Histoire d’une crapule

Minute rédigée par Frédérique Doucet

index Pierre Dac disait, dans une célèbre boutade, « celui qui est parti de zéro pour n’arriver à rien dans l’existence n’a de merci à dire à personne ». Si Maupassant avait pu connaître cette phrase, il aurait bien ri, lui qui, dans son roman Bel-Ami, nous dresse un portrait à la fois similaire et contraire de son héros Georges Duroy qui, parti de rien mais arrivé très haut, prend bien garde à ne remercier personne pour son ascension fulgurante.

            Il est beau et porte bien sa moustache frisée.

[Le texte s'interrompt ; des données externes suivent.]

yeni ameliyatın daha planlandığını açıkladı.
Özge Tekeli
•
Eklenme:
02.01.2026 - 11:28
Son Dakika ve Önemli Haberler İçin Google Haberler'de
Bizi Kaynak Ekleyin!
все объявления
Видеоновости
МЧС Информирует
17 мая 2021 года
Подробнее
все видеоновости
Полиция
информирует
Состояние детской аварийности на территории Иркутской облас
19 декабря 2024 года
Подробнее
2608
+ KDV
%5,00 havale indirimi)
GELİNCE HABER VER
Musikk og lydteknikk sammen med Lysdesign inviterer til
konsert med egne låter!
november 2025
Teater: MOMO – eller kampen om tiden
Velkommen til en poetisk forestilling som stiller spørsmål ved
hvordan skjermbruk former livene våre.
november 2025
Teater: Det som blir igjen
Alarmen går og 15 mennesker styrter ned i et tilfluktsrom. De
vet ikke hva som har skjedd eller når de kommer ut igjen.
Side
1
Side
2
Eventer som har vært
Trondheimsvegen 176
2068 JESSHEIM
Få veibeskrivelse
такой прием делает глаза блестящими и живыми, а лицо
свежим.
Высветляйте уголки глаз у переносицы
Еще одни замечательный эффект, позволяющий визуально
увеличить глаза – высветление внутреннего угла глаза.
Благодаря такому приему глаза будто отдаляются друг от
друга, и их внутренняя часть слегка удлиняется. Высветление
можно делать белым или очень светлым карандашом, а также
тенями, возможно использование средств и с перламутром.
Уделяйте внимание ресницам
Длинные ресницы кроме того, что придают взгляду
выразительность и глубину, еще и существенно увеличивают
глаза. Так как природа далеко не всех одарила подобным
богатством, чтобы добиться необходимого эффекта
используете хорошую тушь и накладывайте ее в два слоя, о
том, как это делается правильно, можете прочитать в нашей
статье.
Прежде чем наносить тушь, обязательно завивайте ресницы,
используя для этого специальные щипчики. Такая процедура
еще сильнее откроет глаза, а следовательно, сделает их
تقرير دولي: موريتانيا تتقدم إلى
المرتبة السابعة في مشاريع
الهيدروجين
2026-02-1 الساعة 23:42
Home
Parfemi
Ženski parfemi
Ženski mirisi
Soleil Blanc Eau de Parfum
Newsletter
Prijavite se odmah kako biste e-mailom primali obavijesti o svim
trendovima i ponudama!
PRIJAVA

D’abord timide et fauché, ce fils de cabaretier et de paysanne normands qui végète dans un maigre emploi aux chemins de fer de Paris va apprendre ce que saisir une opportunité veut dire. Cette opportunité, c’est la rencontre fortuite avec Forestier, un vague ami avec qui il renoue et auquel il s’accroche, telle une sangsue. Forestier, journaliste, lui propose une place dans son journal. Georges, qui ne connaît rien au métier, va voir là l’occasion de se pousser dans la bonne société parisienne. L’ambition qui couve en lui se révèle et n’aura plus de frein.

            Comment grimper, si ce n’est en s’appuyant sur les autres et, si nécessaire, en les écrasant au passage ? C’est surtout les femmes qu’il va exploiter dans son parcours de vainqueur. Aidé en cela par son physique avantageux, celui que la fille de sa première maîtresse a surnommé Bel-Ami prend les femmes, les dorlote un moment, exploite au maximum les possibilités qu’elles lui offrent puis les jette, sans remords ni états d’âme.

            C’est ainsi que l’obscur Georges Duroy devient le baron Du Roy de Cantel, titre aussi faux que les sentiments qu’il professe pour le beau sexe dont il se sert pour assouvir ses ambitions.

            Bel-Ami est en réalité une belle crapule : sans foi ni loi, hypocrite, cupide, avide de reconnaissance toujours usurpée.

            Maupassant nous dresse ici le portrait d’un arriviste détestable, dont le manque de scrupule n’a d’égal que la beauté. Portrait universel et intemporel, car les siècles passent et l’âme humaine demeure la même, avec parfois des fulgurances magnifiques mais souvent, une noirceur extrême.

Guy de Maupassant, Bel-Ami (1885), Paris, Lgf, 1979.